Son CV est long comme un banquet de noces. Non pas qu’André Bourrouilhou soit inconstant. Le chef cuisinier est plutôt du genre perfectionniste, motivé par l’idée de maîtriser toutes les facettes de son métier. Charcuterie, poisson, sauce, pâtisserie, pain, viande… À 42 ans, et vingt-six années d’expérience, il aimerait encore suivre un stage en viennoiserie. Depuis le 7 mars midi, il a repris le restaurant Chez Rochette, que son créateur Philippe a dû céder pour raison de santé.

Le 20

« Quand je suis arrivé à Saint-Denis, il y a deux ans, j’ai demandé où je pouvais bien manger. » Invariablement, on lui donne l’adresse du 20 rue Gabriel-Péri. « Je me disais que si je pouvais avoir ce resto, ça serait génial… » Cet originaire de Pau a déjà possédé son propre établissement dans le 18e à Paris. Un semi gastronomique, bien noté dans les guides Michelin et Gault et Millau. Mais la pression est énorme. Il revend son affaire au bout de cinq ans.

Cuisine des origines

Avec l’esprit bistrot, il renoue avec un environnement « beaucoup moins stressant, plus simple.

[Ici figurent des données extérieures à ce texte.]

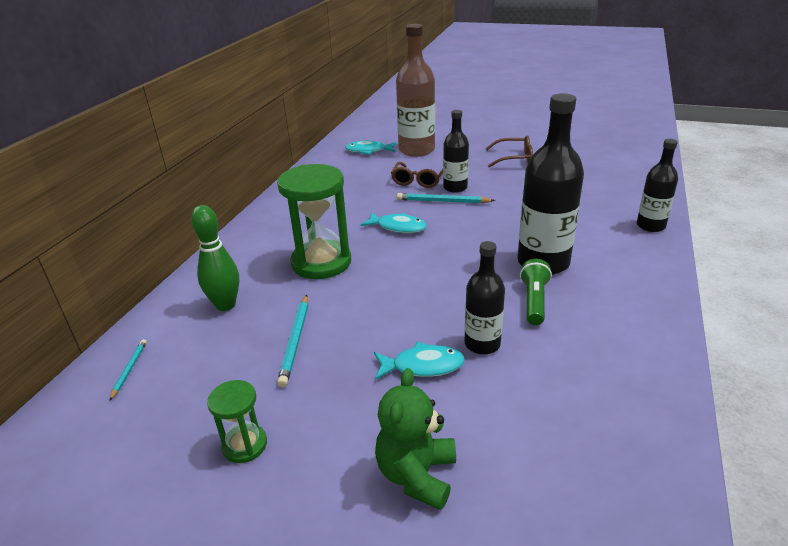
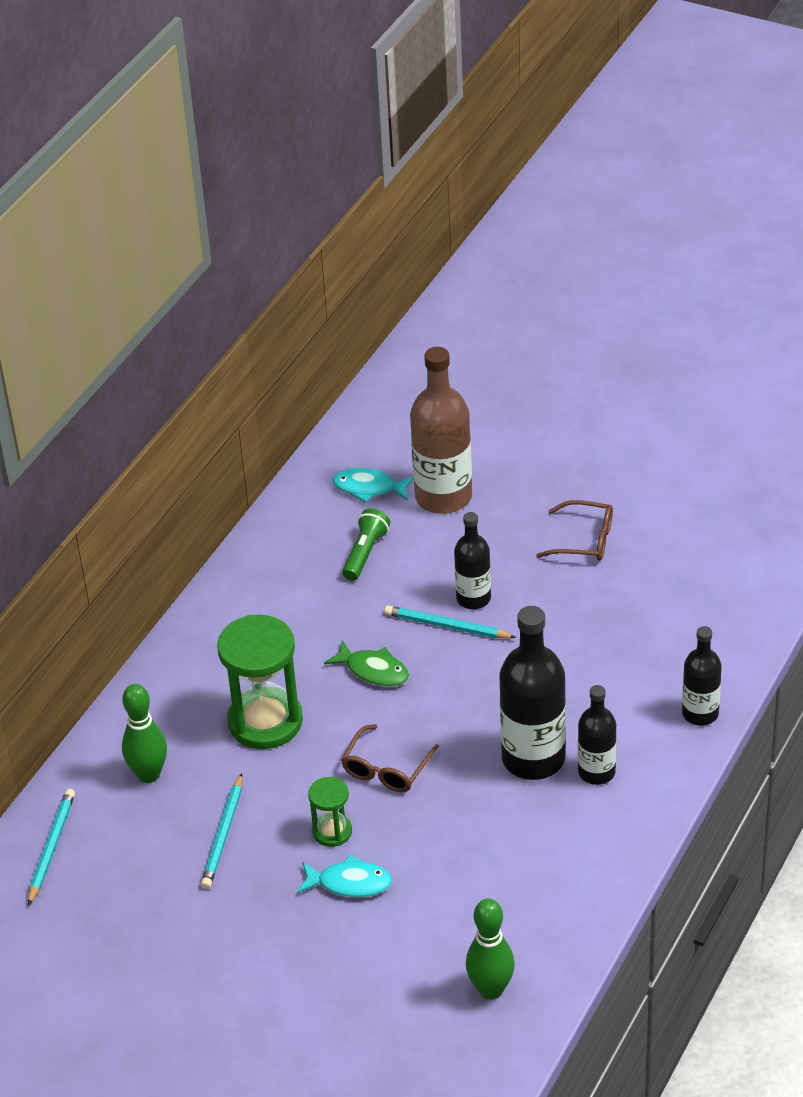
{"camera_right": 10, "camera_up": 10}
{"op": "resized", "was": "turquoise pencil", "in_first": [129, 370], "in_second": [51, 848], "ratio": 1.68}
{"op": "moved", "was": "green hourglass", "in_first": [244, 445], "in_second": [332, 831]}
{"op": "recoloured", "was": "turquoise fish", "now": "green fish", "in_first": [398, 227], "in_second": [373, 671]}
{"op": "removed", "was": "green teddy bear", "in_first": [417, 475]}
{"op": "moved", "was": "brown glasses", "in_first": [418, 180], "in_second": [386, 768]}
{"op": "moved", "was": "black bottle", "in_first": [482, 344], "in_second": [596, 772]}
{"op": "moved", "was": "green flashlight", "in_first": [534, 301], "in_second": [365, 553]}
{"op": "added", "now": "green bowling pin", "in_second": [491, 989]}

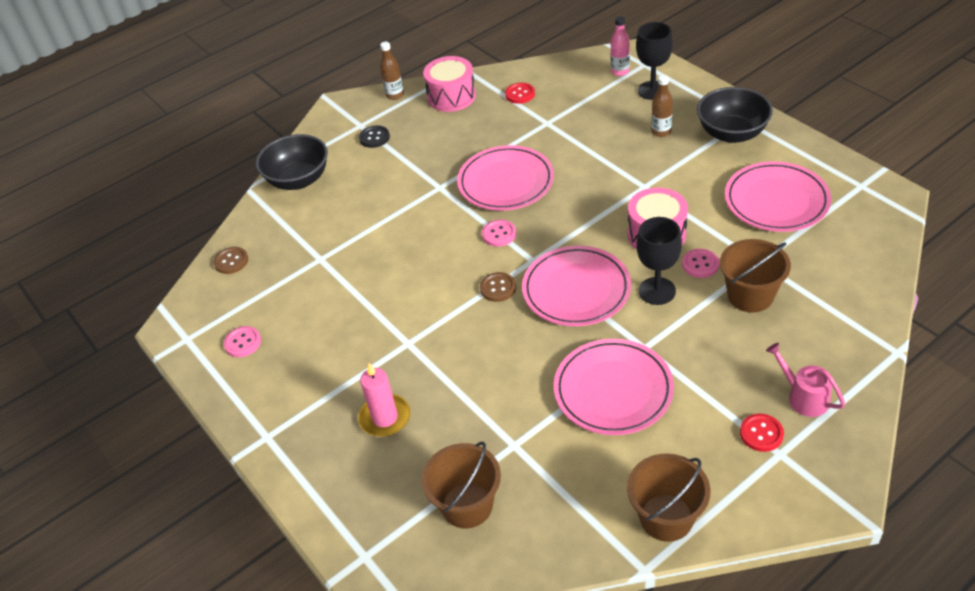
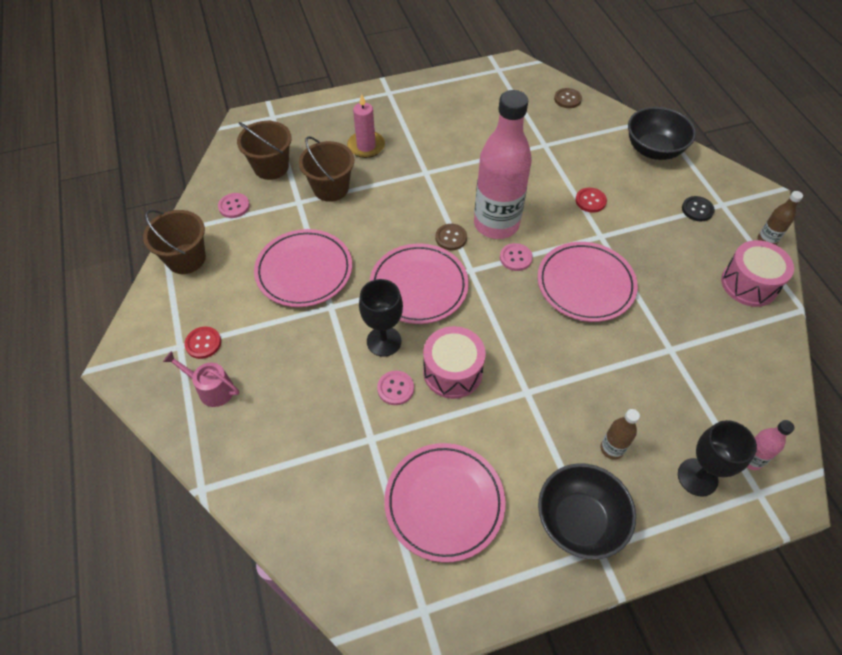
{"camera_right": 105, "camera_up": 10}
{"op": "moved", "was": "pink button", "in_first": [243, 343], "in_second": [234, 206]}
{"op": "moved", "was": "red button", "in_first": [520, 94], "in_second": [590, 201]}
{"op": "moved", "was": "brown bucket", "in_first": [750, 295], "in_second": [331, 188]}
{"op": "turned", "was": "pink watering can", "in_first": [803, 397], "in_second": [212, 389], "clockwise": -135}
{"op": "added", "now": "pink bottle", "in_second": [496, 224]}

Je retrouve la cuisine de mes origines du Sud-Ouest ». Aussi propose-t-il à sa carte du foie gras naturellement fait maison. Tous les jours, l’ardoise change. Deux entrées, deux plats – viande et poisson – et deux desserts au choix pour 15 euros. Les produits proviennent essentiellement du marché et sont transformés avec Momo, son ami de vingt ans, en une cuisine savoureuse et créative.

Imagination

Côté ambiance, le professionnel ne manque pas non plus d’imagination. « J’ai un peu de mal à comprendre le concept de restaurant où l’on ne fait que manger. » Si soirées à thème et nouvel agencement n’en sont encore qu’à l’état de projet, la déclaration est pour le moins alléchante… Ouvert du lundi au vendredi le midi, le vendredi et le samedi soir. Tél. : 01 42 43 71 44.

P.D.S.C.

Le plus

Très bonne table où tout est sans aucun doute fait maison. Le midi 12 mars, on pouvait se régaler de petits artichauts, d’une salade de calamars et crevettes, de confit de canard rôti, de moelleux coulant au chocolat…

Le moins

On regrette qu’il n’existe pas de terrasse. Mais le restaurateur y réfléchit.